Can lurbinectedin be used during pregnancy?
Lurbinectedin is a cancer treatment (a chemotherapy agent). There are no details provided here that support its safe use in pregnancy. In general, cytotoxic cancer drugs are avoided during pregnancy unless a specialist oncology team decides the potential benefit to the pregnant patient outweighs fetal risk. If you are pregnant or could become pregnant, you should use your oncology team’s pregnancy guidance rather than starting or continuing treatment based on general information.
What do doctors typically advise about pregnancy and chemotherapy?

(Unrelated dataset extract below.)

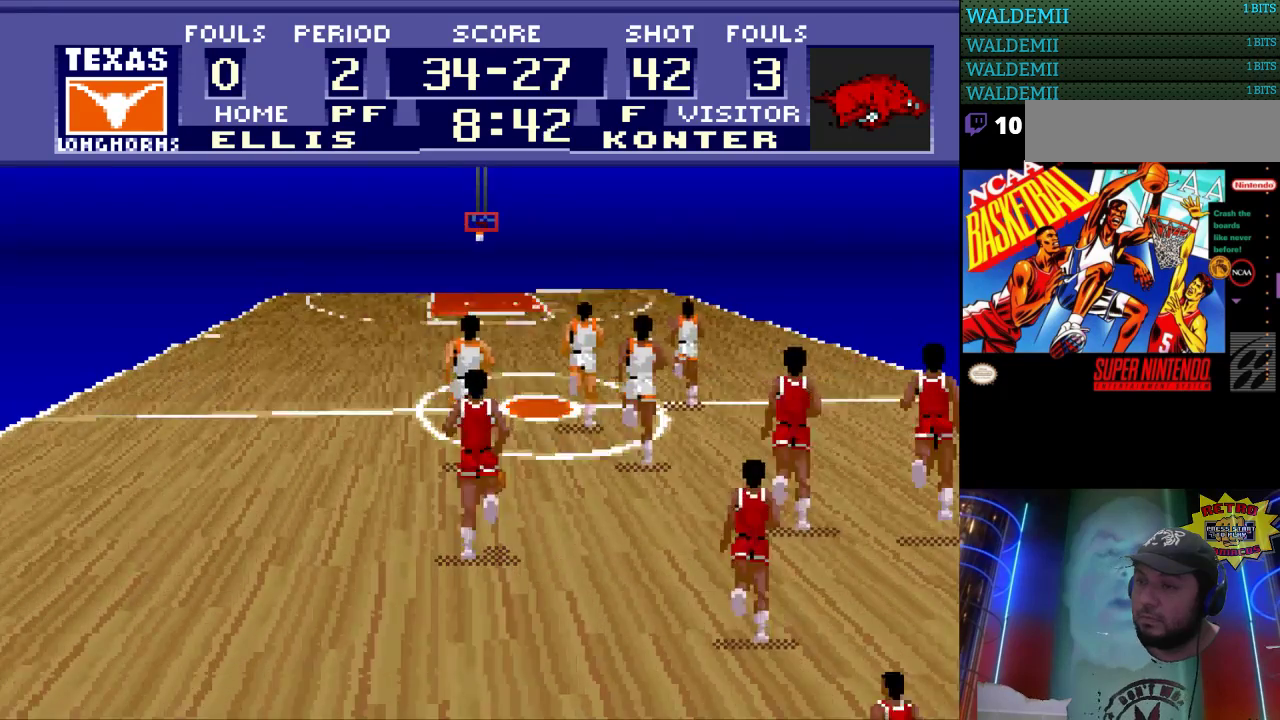
{"buttons": ["DPAD_UP", "DPAD_LEFT"], "events": []}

With chemotherapy in pregnancy, clinicians usually focus on (1) whether the drug can cross the placenta, (2) the risk to fetal development during the specific trimester, and (3) whether treatment can be delayed or an alternative regimen can be used. For many cancer therapies, the default approach is to avoid exposure during pregnancy unless there is a strong medical reason.
What should you do if you’re pregnant and were offered lurbinectedin?
Contact the prescribing oncology team urgently to discuss:
- Whether you should proceed, pause, or switch therapy during pregnancy
- The gestational age and what it means for fetal risk
- Whether you need a referral to maternal-fetal medicine (high-risk pregnancy specialist)
- What contraception guidance applies after treatment, if relevant
What questions to ask the oncology team
You can ask your clinician:
- “Is lurbinectedin contraindicated in pregnancy in my situation?”
- “If we delay treatment, how does that change outcomes for my cancer?”
- “Are there alternative treatments with more pregnancy data for my cancer type?”
- “What monitoring will you recommend for the baby if treatment happens during pregnancy?”
How to confirm the most accurate safety guidance for you
Because pregnancy safety guidance is specific to drug labeling and your cancer context, the most reliable next step is to review the official prescribing information for lurbinectedin with your clinician and pharmacist, or ask them to cite the pregnancy section directly.
Sources
No sources were provided in the prompt.